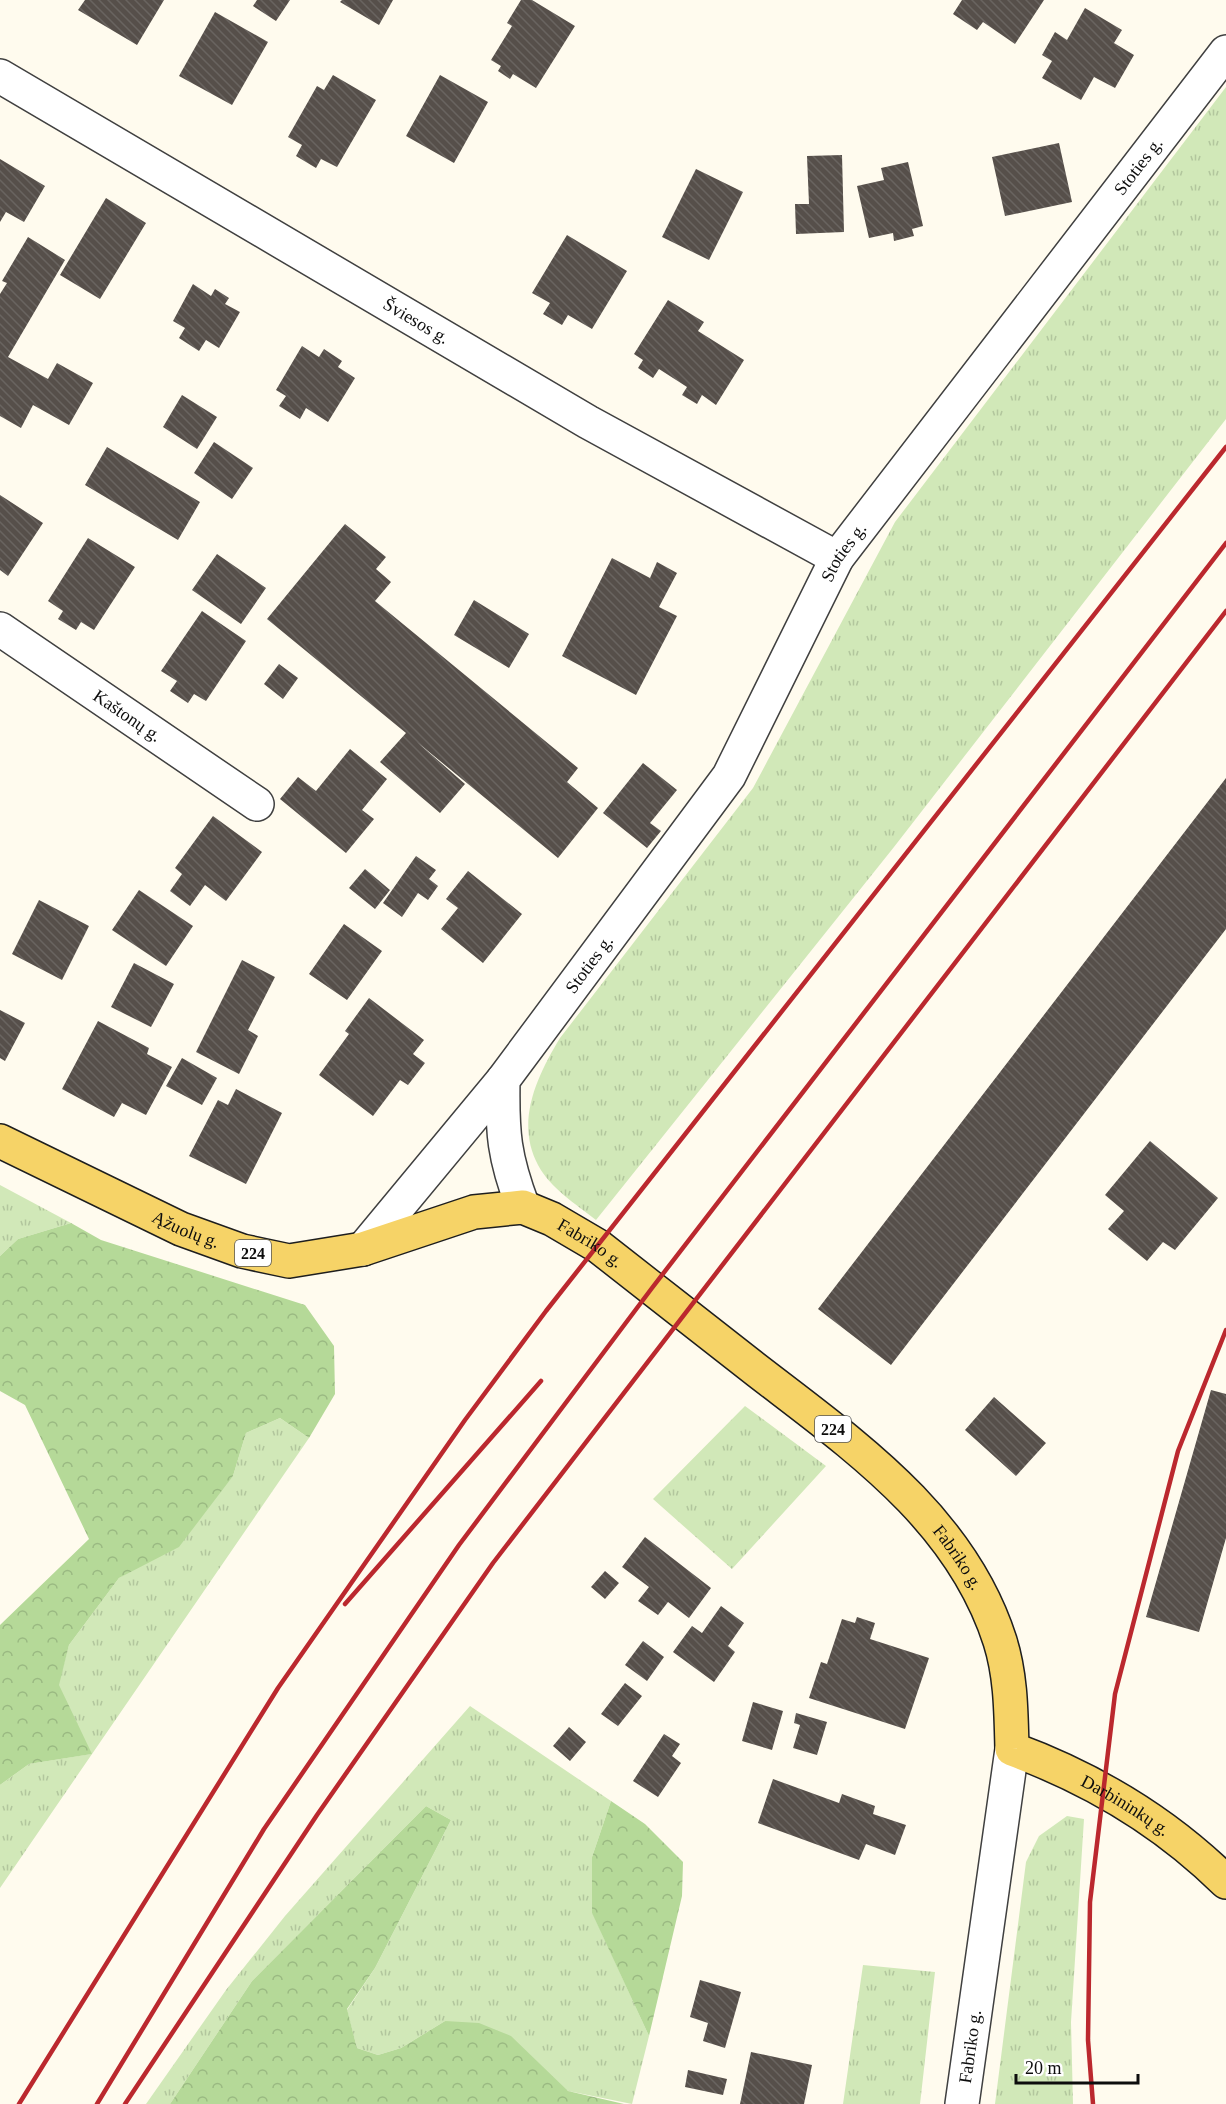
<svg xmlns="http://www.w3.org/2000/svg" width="1226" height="2104" font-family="Georgia,serif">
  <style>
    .grass { fill: url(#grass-tufts) }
    .forest { fill: url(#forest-crowns) }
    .building { fill: url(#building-back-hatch) }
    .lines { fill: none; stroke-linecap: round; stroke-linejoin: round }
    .minor-casing { stroke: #404040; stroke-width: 36 }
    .major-casing { stroke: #1e1e1e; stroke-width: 36 }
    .minor { stroke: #fff; stroke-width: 33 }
    .major { stroke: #f6d367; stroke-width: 33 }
    .rail { stroke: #bb282e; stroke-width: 4.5 }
    .labels { text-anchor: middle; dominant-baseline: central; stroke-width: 6; stroke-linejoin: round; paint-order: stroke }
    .shield { fill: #fff; stroke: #565656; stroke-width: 1.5 }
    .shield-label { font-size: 16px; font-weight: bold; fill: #0d0d0d }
    .street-label { font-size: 18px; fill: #0d0d0d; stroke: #fff }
  </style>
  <defs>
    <pattern id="grass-tufts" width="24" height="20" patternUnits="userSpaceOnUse" patternTransform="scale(1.5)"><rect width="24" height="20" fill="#d1e8b8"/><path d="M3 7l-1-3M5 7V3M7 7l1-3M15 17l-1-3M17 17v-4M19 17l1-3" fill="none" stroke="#b2c69d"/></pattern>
    <pattern id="forest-crowns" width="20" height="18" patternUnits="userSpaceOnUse" patternTransform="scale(1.5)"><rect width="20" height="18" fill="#b5d998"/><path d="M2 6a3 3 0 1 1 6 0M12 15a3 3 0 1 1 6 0" fill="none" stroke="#9ab982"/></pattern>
    <pattern id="building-back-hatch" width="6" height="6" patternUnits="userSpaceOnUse" patternTransform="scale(1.5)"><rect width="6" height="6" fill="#564f4a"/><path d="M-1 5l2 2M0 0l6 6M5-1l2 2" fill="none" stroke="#696460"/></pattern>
  </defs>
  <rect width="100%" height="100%" fill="#fffbee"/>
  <path class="grass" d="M 1226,87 L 1226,419 L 894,847 L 596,1220 C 576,1204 550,1188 538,1165 C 515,1122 537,1076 560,1038 L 753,788 L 895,522 Z
    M 0,1185 L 71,1223 L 18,1239 L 0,1256 Z
    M 745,1406 L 826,1466 L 732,1569 L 653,1499 Z
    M 280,1418 L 309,1438 L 0,1888 L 0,1785 L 29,1764 L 91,1754 L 58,1685 L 69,1645 L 119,1578 L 142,1564 L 233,1476 L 246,1433 Z
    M 470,1706 L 611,1801 L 592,1857 L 592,1912 L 649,2036 L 632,2104 L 568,2091 L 445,2021 L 401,2048 L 378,2055 L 357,2048 L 347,2010 L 375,1968 L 451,1820 L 426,1806 L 252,1981 L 170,2104 L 146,2104 L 226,1990 L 285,1916 Z
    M 1067,1816 L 1084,1819 L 1071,2022 L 1073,2104 L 995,2104 L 1026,1862 L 1039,1836 Z
    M 863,1965 L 935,1972 L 920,2104 L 843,2104 Z"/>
  <path class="forest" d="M 71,1223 L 101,1240 L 305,1305 L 334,1346 L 335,1394 L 309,1438 L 280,1418 L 246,1433 L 233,1476 L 179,1547 L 119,1578 L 69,1645 L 59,1685 L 92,1754 L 29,1764 L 0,1785 L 0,1625 L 89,1539 L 25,1405 L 0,1391 L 0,1256 L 18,1239 Z
    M 611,1801 L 645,1824 L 683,1862 L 682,1896 L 649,2036 L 592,1913 L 592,1857 Z
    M 426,1806 L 451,1820 L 375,1968 L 347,2009 L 357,2048 L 378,2055 L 401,2048 L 445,2021 L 479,2023 L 511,2036 L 568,2091 L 624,2104 L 170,2104 L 252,1981 Z"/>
  <path class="building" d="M 85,0 L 164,0 L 137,45 L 78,10 Z
    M 257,0 L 290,0 L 276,21 L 253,6 Z
    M 342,0 L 393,0 L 379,25 L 340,2 Z
    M 521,0 L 532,0 L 575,26 L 536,88 L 513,74 L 510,79 L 498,71 L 501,66 L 491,60 L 512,26 L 507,23 Z
    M 962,0 L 1044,0 L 1015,44 L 983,22 L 977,30 L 953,14 Z
    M 1085,8 L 1122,30 L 1114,43 L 1134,55 L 1115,88 L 1094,77 L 1081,100 L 1042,78 L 1052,61 L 1042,55 L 1055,32 L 1067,40 Z
    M 215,12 L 268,42 L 232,105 L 179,76 Z
    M 333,75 L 376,100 L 337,167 L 321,159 L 316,168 L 296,156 L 302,145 L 288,137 L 317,86 L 324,90 Z
    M 440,75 L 488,102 L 454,163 L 406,136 Z
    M 1059,143 L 1072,202 L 1005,216 L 992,157 Z
    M 842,155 L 844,232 L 796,234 L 795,204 L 809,204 L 807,156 Z
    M 0,159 L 45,186 L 24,222 L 6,212 L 0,222 Z
    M 908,162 L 923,226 L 912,229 L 914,236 L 894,241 L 893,233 L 869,238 L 857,186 L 884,180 L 881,168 Z
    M 696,169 L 743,192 L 709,260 L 662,237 Z
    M 106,198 L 146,223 L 100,299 L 60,275 Z
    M 567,235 L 627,271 L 592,329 L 568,315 L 562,325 L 543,314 L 550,303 L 532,293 Z
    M 28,237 L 65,260 L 8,357 L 48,379 L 57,363 L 93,383 L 69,425 L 33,405 L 21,428 L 0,416 L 0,294 L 7,283 L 2,281 Z
    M 193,284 L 211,296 L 215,289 L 229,298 L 225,304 L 240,312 L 219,348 L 206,340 L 199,351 L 179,338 L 185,328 L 173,321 Z
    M 668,300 L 704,322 L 698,331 L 744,360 L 716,405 L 702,395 L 697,404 L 682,395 L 687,387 L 659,369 L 653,378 L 638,368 L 643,360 L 634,354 Z
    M 302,346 L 319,357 L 324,349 L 342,361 L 338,367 L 355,378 L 328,422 L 306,408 L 300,419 L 279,406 L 286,396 L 276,390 Z
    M 182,395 L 217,417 L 197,449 L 163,427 Z
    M 214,442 L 253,468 L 232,499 L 194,473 Z
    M 107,447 L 200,502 L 178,540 L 85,485 Z
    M 0,495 L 43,523 L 8,576 L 0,570 Z
    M 345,524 L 386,557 L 376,569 L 391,582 L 375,601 L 578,768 L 567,782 L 598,808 L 558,858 L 417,742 L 465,784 L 440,813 L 380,762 L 406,733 L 267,619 Z
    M 88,538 L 135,567 L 94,630 L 81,622 L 76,630 L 58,619 L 63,611 L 48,601 Z
    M 217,554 L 266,588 L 241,624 L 192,590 Z
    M 612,558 L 650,578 L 657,562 L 677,573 L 659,607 L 677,616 L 636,695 L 562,656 Z
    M 474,600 L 529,634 L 509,668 L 454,635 Z
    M 202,611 L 246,641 L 206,701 L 194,694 L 188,703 L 170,691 L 177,681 L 161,671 Z
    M 279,664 L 298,678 L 283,699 L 264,684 Z
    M 350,749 L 387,779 L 362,810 L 374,819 L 346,853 L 280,799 L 298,777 L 316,791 Z
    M 643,763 L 677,790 L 650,823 L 661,831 L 647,848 L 603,813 Z
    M 1226,778 L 1226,929 L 891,1365 L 818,1309 Z
    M 213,816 L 262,852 L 226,901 L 205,885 L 190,906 L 170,891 L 182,874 L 175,868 Z
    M 416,856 L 436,870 L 429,879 L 438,886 L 428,900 L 418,893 L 402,917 L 383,903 Z
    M 365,869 L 390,890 L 375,909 L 349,888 Z
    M 468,871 L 522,914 L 483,963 L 441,929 L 458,908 L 446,899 Z
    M 139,890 L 193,926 L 166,966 L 112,930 Z
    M 39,900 L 89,926 L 62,980 L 12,954 Z
    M 344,924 L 382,951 L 347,1000 L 309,974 Z
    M 242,960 L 275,977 L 248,1030 L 258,1036 L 239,1074 L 196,1052 Z
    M 134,963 L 174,984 L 151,1027 L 111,1007 Z
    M 369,998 L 424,1040 L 413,1054 L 425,1063 L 408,1085 L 400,1080 L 373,1116 L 319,1075 L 349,1034 L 345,1031 Z
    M 0,1010 L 25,1023 L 5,1061 L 0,1058 Z
    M 98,1021 L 149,1048 L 147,1054 L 172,1067 L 146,1115 L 122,1103 L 114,1117 L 62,1089 Z
    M 182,1058 L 217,1078 L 202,1105 L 166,1086 Z
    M 236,1089 L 282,1113 L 246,1184 L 189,1156 L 218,1100 L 228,1105 Z
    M 1150,1141 L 1218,1198 L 1175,1250 L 1163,1242 L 1147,1261 L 1108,1229 L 1124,1211 L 1105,1195 Z
    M 1211,1390 L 1226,1394 L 1226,1538 L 1199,1632 L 1146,1617 Z
    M 994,1397 L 1046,1443 L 1016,1476 L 965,1430 Z
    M 645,1537 L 711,1588 L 689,1618 L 668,1602 L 658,1615 L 638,1601 L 649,1587 L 622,1567 Z
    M 605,1571 L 619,1583 L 605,1599 L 591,1587 Z
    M 721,1606 L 744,1623 L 728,1646 L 735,1652 L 714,1682 L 673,1652 L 692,1626 L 702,1633 Z
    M 857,1617 L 875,1623 L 870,1639 L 929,1658 L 905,1729 L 809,1698 L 821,1662 L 827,1664 L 842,1619 L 855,1623 Z
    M 643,1641 L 664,1657 L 647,1681 L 625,1665 Z
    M 625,1683 L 642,1696 L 618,1726 L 601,1714 Z
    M 753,1702 L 783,1711 L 772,1750 L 742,1741 Z
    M 796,1713 L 827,1722 L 817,1755 L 793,1748 L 800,1725 L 794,1723 Z
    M 569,1727 L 586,1742 L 570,1761 L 553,1746 Z
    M 664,1734 L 680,1744 L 672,1756 L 681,1763 L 658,1797 L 633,1781 Z
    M 773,1779 L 839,1803 L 842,1794 L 875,1806 L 873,1814 L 906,1825 L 895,1855 L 866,1844 L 859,1860 L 758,1823 Z
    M 700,1980 L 741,1992 L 725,2048 L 703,2041 L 708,2023 L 690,2017 Z
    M 751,2052 L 812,2065 L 804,2104 L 740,2104 Z
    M 688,2070 L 727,2079 L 723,2095 L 685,2087 Z"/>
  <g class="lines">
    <g class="minor-casing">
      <g id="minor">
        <path id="s1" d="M 0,76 L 588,422 L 837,558"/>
        <path id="s2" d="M 0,629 L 257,804"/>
        <path id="s3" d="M 523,1207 C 504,1157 502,1133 503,1080 L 729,776 L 837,558 L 1226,52"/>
        <path d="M 363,1249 L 503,1080"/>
        <path id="s4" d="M 962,2104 L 1012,1749"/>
      </g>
    </g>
    <g class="major-casing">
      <g id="major">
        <path id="s5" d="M 0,1141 L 181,1229 L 242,1251 L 289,1261 L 363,1249 L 474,1212 L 523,1207 L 552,1219 L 598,1246 C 652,1288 705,1330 759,1372 C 855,1446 961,1519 1000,1641 C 1011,1676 1011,1712 1012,1749 C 1091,1778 1165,1822 1226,1882"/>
      </g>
    </g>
    <use href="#minor" class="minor"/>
    <use href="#major" class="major"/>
    <path class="rail" d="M 345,1604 L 541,1381
      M 19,2104 L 278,1688 L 465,1420 L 546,1311 L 1226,447
      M 97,2104 L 264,1829 L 459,1545 L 652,1288 L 1226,543
      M 125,2104 L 317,1815 L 493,1563 L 1226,611
      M 1093,2104 L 1088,2040 L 1090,1902 L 1115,1694 L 1178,1451 L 1226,1330"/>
  </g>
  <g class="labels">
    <g class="shield">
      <rect x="235" y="1240" width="36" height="26" rx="4.5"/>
      <rect x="815" y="1416" width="36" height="26" rx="4.5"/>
    </g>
    <g class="shield-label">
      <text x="253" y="1253">224</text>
      <text x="833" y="1429">224</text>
    </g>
    <g class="street-label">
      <text stroke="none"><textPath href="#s3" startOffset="1246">Stoties g.</textPath></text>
      <text stroke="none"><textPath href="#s1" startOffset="483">Šviesos g.</textPath></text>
      <text stroke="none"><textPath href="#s3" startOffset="760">Stoties g.</textPath></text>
      <text stroke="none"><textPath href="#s2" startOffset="154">Kaštonų g.</textPath></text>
      <text stroke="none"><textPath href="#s3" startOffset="274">Stoties g.</textPath></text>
      <text stroke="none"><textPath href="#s5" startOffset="206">Ąžuolų g.</textPath></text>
      <text stroke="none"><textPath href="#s5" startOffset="632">Fabriko g.</textPath></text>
      <text stroke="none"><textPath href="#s5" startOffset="1118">Fabriko g.</textPath></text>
      <text stroke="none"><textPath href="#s5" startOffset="1448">Darbininkų g.</textPath></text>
      <text stroke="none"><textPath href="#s4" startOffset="58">Fabriko g.</textPath></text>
    </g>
  </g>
  <path d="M1016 2074v9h122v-9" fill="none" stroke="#0d0d0d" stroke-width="3"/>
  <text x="1025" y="2074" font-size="18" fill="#0d0d0d" stroke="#ffffff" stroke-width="4.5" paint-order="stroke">20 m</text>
</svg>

▸ **ASSIGNMENT**: In the material above, find each line containing the word "lines" and copy it.

▸ **TASK RESULT**:
    .lines { fill: none; stroke-linecap: round; stroke-linejoin: round }
  <g class="lines">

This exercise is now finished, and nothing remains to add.